> _What you will do_: Apart from the pictures, every entry below must be given again exactly.

> _Exercise input_:
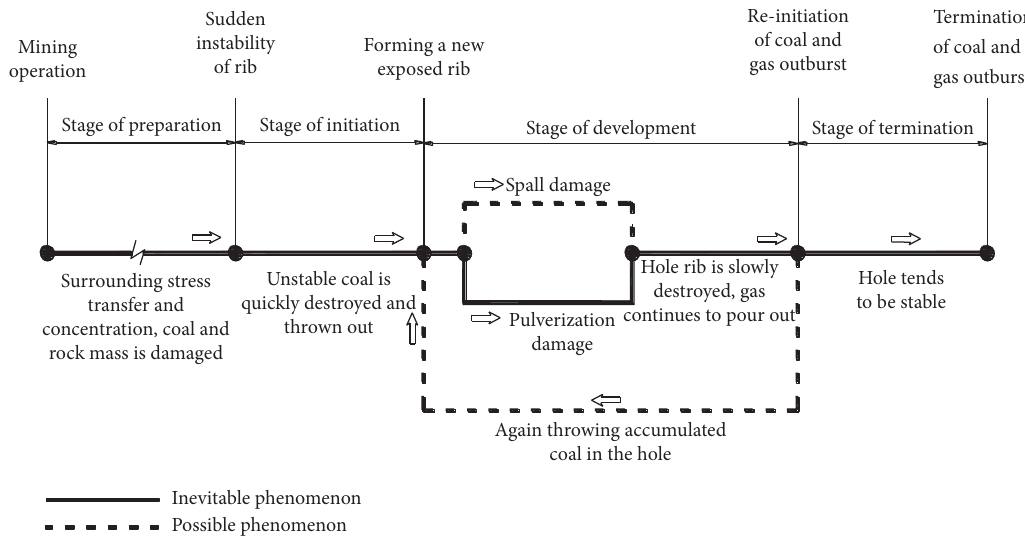
Figure 1: Phase division of coal and gas outburst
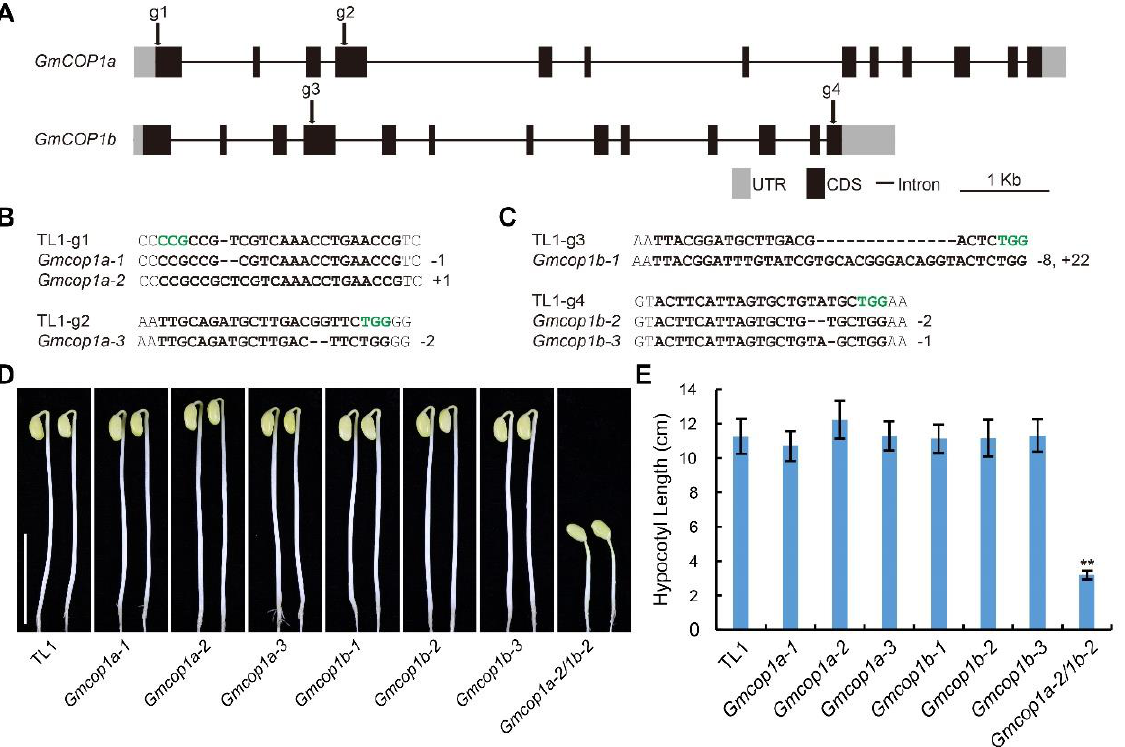
Figure 3. Generation and characterization of the CRISPR-Cas9 engineered Gmcop1a , Gmcop1b, and Gmcop1a1b mutants. ( A ) Schematic diagram showing the genomic structures of indicated genes and the gRNA targeting sites (g1 to g4). Dark boxes represent coding sequence (CDS). Grey boxes denote untranslated region (UTR). Dark lines indicate intergenic region (Intron). scale bar = 1 Kb. ( B , C ) Alignment of the DNA sequences around the gRNA targeting sites in the wild type TL1, Gmcop1a mutants ( B ) and Gmcop1b mutants ( C ) . The gRNA targets and PAM sequences are highlighted in bold and green font, respectively. ( D ) Representative images of the indicated lines grown in darkness for 5 days. Scale bar = 10 cm. ( E ) Statistical analysis of hypocotyl length of different lines in ( D ). The values represent the means ± SD ( n ≥ 9). Asterisks indicate significant difference compared to TL1 by Student’s t -test (** p < 0.01).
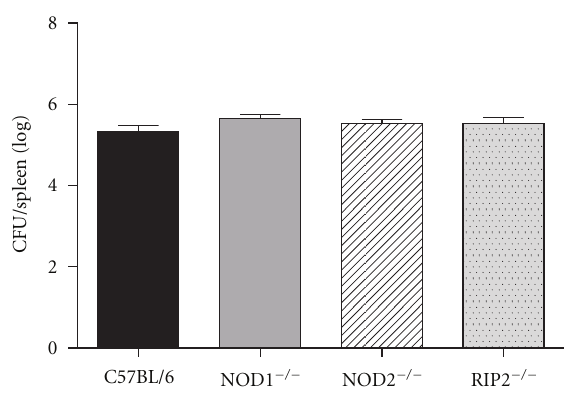
Figure 1: Control of Brucella abortus infection is NOD1 and NOD2 independent. C57BL/6, NOD1 − / − , NOD2 − / − , and RIP2 − / − mice were intravenously infected with 10 6 CFU of B. abortus S2308, and the number of bacteria in the spleen was analyzed by counting CFU at 2 weeks after infection. Data are expressed as mean ± SD of five animals per time point.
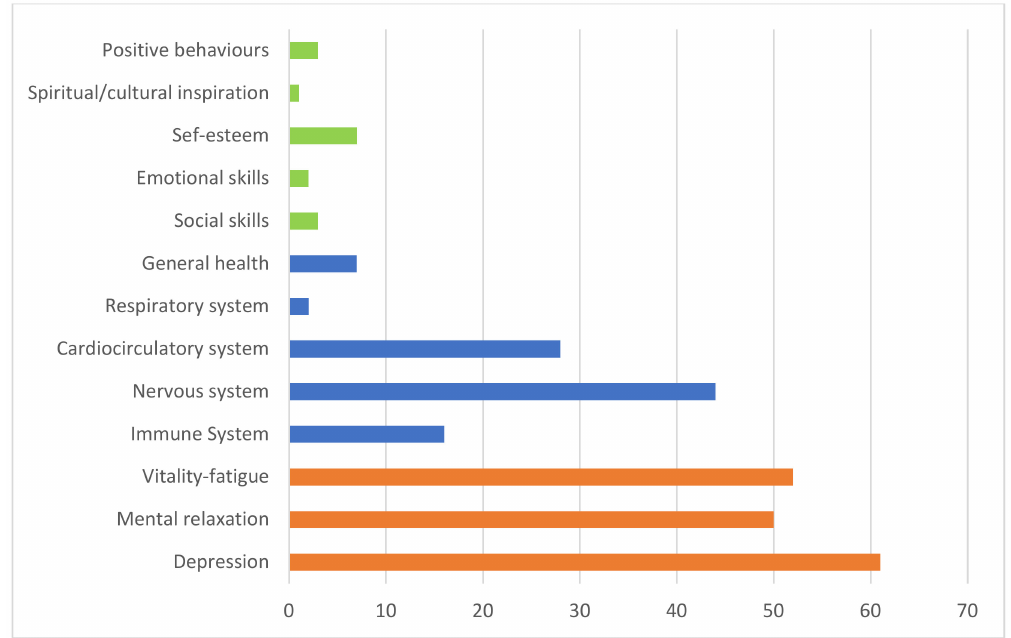
Figure 3. Number of papers in which the specific e ff ects of forest-based initiatives are assessed as statistically significant * , divided by subcategories of e ff ects (i.e., green for social, blue for physiological and orange for psychological e ff ects) * level of significance is established by each single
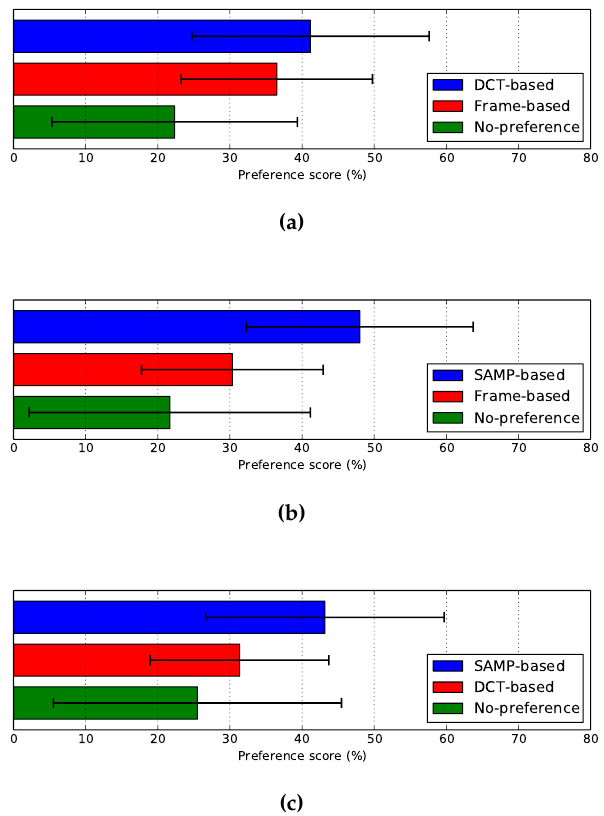
Figure 6. Preference scores with 99% confidence for each system pair: ( a ) Frame-based model versus DCT-based model, ( b ) SAMP-based model versus frame-based model, and ( c ) SAMP-based model versus DCT-based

> _Output of the task_:
Figure 1: Phase division of coal and gas outburst
Figure 3. Generation and characterization of the CRISPR-Cas9 engineered Gmcop1a , Gmcop1b, and Gmcop1a1b mutants. ( A ) Schematic diagram showing the genomic structures of indicated genes and the gRNA targeting sites (g1 to g4). Dark boxes represent coding sequence (CDS). Grey boxes denote untranslated region (UTR). Dark lines indicate intergenic region (Intron). scale bar = 1 Kb. ( B , C ) Alignment of the DNA sequences around the gRNA targeting sites in the wild type TL1, Gmcop1a mutants ( B ) and Gmcop1b mutants ( C ) . The gRNA targets and PAM sequences are highlighted in bold and green font, respectively. ( D ) Representative images of the indicated lines grown in darkness for 5 days. Scale bar = 10 cm. ( E ) Statistical analysis of hypocotyl length of different lines in ( D ). The values represent the means ± SD ( n ≥ 9). Asterisks indicate significant difference compared to TL1 by Student’s t -test (** p < 0.01).
Figure 1: Control of Brucella abortus infection is NOD1 and NOD2 independent. C57BL/6, NOD1 − / − , NOD2 − / − , and RIP2 − / − mice were intravenously infected with 10 6 CFU of B. abortus S2308, and the number of bacteria in the spleen was analyzed by counting CFU at 2 weeks after infection. Data are expressed as mean ± SD of five animals per time point.
Figure 3. Number of papers in which the specific e ff ects of forest-based initiatives are assessed as statistically significant * , divided by subcategories of e ff ects (i.e., green for social, blue for physiological and orange for psychological e ff ects) * level of significance is established by each single
Figure 6. Preference scores with 99% confidence for each system pair: ( a ) Frame-based model versus DCT-based model, ( b ) SAMP-based model versus frame-based model, and ( c ) SAMP-based model versus DCT-based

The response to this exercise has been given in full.